The Court of Appeal drew a “material distinction” between that case, where there were multiple insureds each separately owning different restaurants, from Various Eateries’ policy construction. Mr Justice Butcher drew the same distinction in Stonegate.

It would, therefore, seem open for policyholders with composite insurance policies to argue they should be entitled to separate sub-limits of indemnity for each insured entity. This point is being tested in relation to the Marsh Resilience wording in The Arsenal Football Club Plc & Various Ors v Allianz Insurance Plc & Various Ors (CL-2022-000248). It was also considered (as was the fundamental issue of furlough) in relation to other wordings being considered in the recent test cases against Liberty Mutual, for which judgment is awaited.

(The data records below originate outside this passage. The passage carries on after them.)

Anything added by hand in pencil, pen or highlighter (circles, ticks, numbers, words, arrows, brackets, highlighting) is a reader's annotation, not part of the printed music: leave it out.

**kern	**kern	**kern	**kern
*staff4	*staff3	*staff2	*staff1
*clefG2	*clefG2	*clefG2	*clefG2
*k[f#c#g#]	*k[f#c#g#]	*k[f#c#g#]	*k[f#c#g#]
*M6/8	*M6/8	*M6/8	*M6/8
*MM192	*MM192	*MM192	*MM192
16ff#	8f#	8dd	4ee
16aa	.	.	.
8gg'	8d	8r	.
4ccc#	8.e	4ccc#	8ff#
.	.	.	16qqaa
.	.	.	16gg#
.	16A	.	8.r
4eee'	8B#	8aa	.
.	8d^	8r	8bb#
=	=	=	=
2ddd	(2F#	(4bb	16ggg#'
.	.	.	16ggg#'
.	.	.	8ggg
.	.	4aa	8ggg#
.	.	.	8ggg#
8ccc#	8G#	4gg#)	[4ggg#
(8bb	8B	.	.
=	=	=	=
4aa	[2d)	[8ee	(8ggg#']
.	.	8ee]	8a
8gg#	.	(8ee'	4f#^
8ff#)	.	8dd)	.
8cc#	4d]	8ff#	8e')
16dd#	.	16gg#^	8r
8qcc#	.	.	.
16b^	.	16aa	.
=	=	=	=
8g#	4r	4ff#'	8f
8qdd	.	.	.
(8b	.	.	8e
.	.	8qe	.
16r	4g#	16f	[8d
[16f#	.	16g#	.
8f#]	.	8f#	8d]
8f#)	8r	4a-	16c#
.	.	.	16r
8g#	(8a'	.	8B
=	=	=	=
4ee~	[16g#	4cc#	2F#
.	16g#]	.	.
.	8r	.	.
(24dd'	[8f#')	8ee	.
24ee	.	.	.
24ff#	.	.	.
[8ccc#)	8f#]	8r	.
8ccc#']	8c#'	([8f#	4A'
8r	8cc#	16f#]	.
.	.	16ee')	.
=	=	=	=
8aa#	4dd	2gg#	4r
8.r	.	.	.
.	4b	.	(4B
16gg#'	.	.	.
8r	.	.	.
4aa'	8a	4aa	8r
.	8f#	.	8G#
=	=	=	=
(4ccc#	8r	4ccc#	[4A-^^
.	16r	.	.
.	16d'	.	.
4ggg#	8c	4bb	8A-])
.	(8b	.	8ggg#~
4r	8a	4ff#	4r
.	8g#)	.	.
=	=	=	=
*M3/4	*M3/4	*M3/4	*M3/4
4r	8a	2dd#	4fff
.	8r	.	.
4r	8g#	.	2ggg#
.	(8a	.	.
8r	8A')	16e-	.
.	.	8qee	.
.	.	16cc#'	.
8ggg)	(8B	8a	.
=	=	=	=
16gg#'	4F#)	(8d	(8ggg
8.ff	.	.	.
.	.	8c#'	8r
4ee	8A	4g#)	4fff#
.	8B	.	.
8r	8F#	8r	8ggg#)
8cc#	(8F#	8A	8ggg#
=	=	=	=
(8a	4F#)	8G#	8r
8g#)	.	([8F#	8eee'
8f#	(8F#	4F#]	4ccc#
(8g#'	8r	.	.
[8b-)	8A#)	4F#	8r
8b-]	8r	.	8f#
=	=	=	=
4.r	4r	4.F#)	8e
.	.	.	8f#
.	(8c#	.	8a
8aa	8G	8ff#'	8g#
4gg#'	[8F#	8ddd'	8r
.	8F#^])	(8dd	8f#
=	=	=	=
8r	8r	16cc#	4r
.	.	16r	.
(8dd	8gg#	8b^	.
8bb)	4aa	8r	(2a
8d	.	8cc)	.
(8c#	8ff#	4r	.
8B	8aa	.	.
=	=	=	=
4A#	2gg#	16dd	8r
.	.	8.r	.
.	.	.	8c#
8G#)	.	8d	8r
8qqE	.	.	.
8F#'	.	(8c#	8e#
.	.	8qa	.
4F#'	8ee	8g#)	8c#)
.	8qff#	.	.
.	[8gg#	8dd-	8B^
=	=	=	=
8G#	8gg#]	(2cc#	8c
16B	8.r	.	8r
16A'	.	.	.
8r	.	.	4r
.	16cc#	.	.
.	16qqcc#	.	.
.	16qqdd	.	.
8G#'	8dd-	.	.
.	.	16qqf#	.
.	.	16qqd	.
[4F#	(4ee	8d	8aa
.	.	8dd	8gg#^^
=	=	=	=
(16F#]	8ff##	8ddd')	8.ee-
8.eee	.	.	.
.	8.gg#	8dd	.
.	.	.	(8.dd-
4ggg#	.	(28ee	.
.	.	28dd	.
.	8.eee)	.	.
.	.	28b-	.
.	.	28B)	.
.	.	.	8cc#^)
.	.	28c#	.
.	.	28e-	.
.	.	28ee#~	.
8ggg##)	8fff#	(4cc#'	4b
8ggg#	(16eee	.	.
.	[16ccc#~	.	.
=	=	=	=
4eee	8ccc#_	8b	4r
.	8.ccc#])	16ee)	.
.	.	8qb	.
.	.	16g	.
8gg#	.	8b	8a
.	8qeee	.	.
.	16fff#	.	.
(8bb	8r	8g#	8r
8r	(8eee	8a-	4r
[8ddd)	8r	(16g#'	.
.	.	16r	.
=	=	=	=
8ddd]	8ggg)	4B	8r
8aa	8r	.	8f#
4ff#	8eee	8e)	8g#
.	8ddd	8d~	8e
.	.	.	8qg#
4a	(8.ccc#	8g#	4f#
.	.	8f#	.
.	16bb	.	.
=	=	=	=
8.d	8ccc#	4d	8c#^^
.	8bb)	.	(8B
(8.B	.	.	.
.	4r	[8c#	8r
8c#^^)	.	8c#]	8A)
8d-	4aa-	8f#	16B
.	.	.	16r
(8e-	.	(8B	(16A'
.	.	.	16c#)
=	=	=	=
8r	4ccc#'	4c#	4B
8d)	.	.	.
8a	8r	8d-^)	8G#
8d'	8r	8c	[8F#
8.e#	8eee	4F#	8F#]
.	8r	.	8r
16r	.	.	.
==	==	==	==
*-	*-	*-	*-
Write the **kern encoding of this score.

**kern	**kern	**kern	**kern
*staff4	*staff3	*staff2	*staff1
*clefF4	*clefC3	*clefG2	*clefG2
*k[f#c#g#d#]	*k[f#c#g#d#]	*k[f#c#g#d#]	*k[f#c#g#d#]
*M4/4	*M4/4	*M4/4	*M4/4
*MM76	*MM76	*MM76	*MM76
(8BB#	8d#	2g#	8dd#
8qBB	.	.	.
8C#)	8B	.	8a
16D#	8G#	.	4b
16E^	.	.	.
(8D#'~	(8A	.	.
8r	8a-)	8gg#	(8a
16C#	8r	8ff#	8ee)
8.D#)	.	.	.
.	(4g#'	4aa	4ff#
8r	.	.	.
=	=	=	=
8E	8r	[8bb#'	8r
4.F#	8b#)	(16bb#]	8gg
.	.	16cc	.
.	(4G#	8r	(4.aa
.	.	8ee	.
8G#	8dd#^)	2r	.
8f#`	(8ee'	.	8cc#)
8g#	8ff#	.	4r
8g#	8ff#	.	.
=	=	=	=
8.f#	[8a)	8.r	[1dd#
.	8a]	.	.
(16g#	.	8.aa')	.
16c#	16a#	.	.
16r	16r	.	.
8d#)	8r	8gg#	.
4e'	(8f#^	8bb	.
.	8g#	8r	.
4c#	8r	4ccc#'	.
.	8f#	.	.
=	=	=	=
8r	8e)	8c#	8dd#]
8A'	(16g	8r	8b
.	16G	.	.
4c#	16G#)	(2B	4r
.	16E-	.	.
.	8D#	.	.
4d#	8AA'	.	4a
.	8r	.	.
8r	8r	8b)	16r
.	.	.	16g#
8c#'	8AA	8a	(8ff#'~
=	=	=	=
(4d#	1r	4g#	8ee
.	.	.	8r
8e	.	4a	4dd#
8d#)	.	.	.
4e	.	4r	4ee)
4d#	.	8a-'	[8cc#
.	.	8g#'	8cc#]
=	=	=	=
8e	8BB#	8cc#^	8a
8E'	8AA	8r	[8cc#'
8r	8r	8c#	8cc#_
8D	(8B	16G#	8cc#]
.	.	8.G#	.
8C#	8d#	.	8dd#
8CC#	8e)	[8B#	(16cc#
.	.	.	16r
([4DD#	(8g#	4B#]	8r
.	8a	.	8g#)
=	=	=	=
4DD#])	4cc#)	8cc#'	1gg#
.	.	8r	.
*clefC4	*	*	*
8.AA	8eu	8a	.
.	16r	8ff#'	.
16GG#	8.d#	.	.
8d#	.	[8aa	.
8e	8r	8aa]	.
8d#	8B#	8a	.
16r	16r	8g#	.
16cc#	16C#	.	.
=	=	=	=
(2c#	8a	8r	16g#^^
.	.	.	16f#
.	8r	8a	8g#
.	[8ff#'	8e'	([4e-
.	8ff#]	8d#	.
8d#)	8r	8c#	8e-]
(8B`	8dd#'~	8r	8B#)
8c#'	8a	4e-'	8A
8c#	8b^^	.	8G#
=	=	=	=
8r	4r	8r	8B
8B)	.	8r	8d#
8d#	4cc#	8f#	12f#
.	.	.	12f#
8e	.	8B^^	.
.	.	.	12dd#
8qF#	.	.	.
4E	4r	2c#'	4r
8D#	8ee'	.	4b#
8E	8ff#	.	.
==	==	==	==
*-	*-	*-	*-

Policyholders with multiple insured entities should continue to consider their position. So, too, should policyholders with policy periods that extended to late 2020 and beyond, given that the facts may differ from those considered in the FCA Test Case and the Marsh Resilience litigation. Policyholders with multiple insured entities and/or whose claims are affected by the furlough issue should await the forthcoming decision in Gatwick Investments v Liberty Mutual and associated cases.